King Kabiru Shotobi Expresses Need for Unmanned Systems

Paul Ausley, president of Ausley; King Kabiru Shotobi and his wife, Olori Kudirat; and Scott Sanders, chief technology officer at Ausley
Paul Ausley, president of Ausley; King
Kabiru Shotobi and his wife, Olori
Kudirat; and Scott Sanders, chief
technology officer at Ausley

King Kabiru Shotobi, of the city and local government area of Ikorodu in Lagos State, Nigeria, recently visited with representatives from Ausley Associates, Inc.—a leading company in unmanned aircraft systems (UAS) technology—to discuss the benefits of UAS and the resources Ausley can provide to the people of Ikorodu.

Shotobi met with Ausley at the recommendation of Bob Brown, chief executive officer and founder of B&C International, a global business management consulting firm headquartered in High Point, N.C. Brown supported Shotobi through college at North Carolina Agricultural and Technical State University.

During his stop in Lexington Park, Shotobi expressed the importance of security and protection for both his city (population: 700,000) and country and how UASs can fulfill that need.

“Security is of utmost importance to us,” said Shotobi. “We must ensure our oil and gas industry is protected, and we need advanced technology to support our military.”

“We are experts in unmanned aircraft logistics, and we have a network of industry partners who can bring these advanced technologies to Nigeria,” said Ausley President Paul Ausley.

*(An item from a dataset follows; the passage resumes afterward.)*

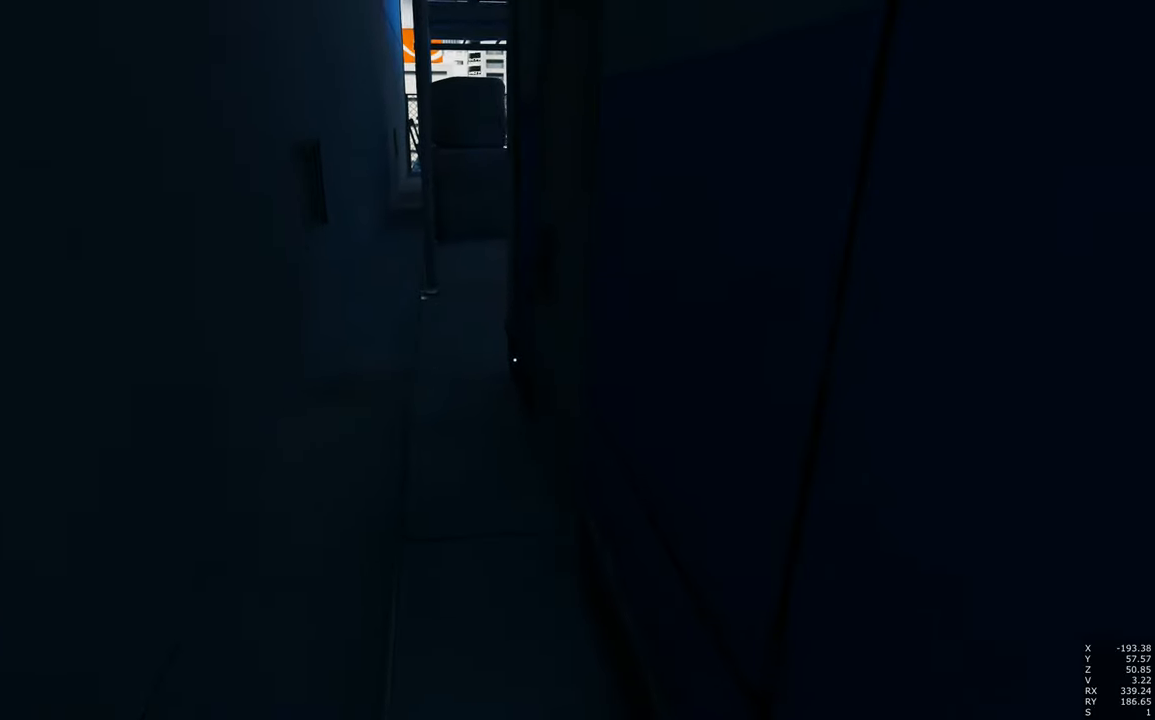
{"keys": ["a", "w"], "mouse": [], "events": []}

“Ausley develops integrated systems to gather and analyze data from unmanned systems, resulting in solutions that meet the unique needs of our customers.” Ausley is no stranger to the needs in Africa. Ausley is working with the Michigan Aerospace Manufacturers Association (MAMA) to enhance medical offerings in Ghana through the use of unmanned systems. As part of this project, Ausley will provide logistical support in building medical facilities to stop the spread of infectious diseases. Shotobi believes facilities such as these would also benefit his country.

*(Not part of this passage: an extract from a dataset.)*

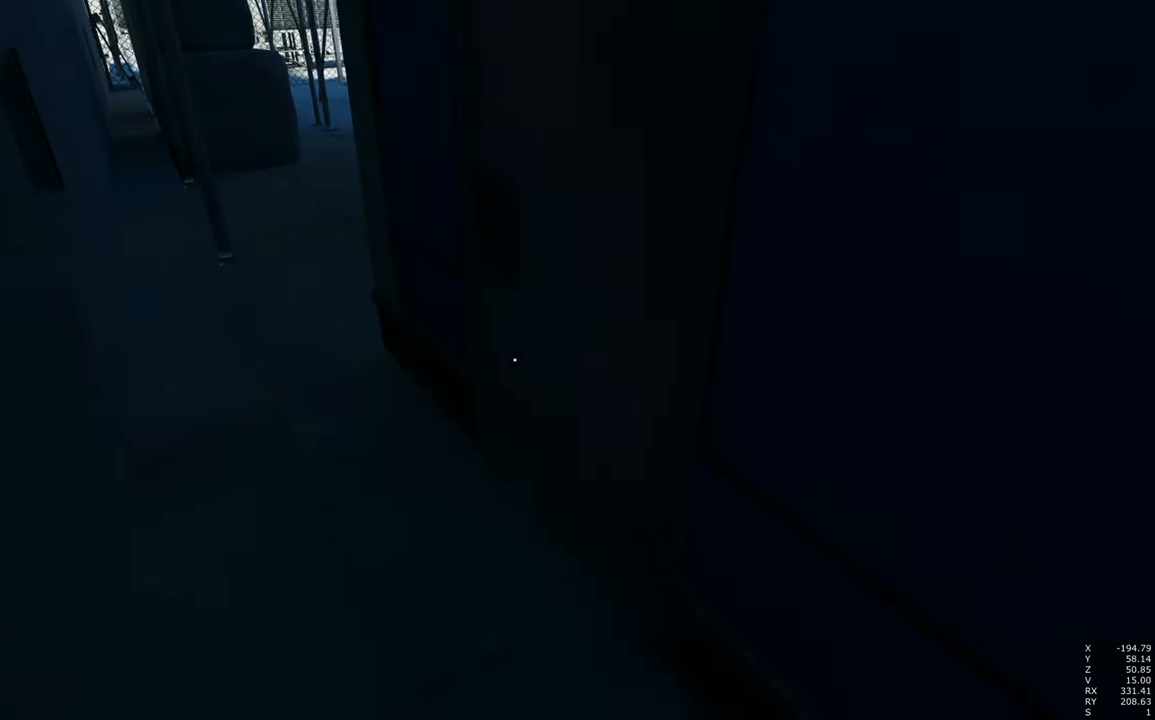
{"keys": ["a"], "mouse": [], "events": [[300, "w", "up"]]}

“These facilities will be a great asset to Nigeria,” said Shotobi. “We do not want to wait for epidemics to occur—we want to have facilities on the ground and ready to assist as needed. In the meantime, these facilities can provide routine care for residents of Nigeria.”

During his travels in the United States, Shotobi visited North Carolina, Illinois and Georgia. In an interview with the Winston-Salem Journal, Shotobi said many people in his country lack the opportunity to have basic education and health care. “I have to believe that America can help my people,” he said. He met with university and business leaders in North Carolina to build relationships to help his city and country implement solar power and agricultural developments. Shotobi told the newspaper he could use these experts’ assistance and technical know-how to bring more opportunities to his city and country.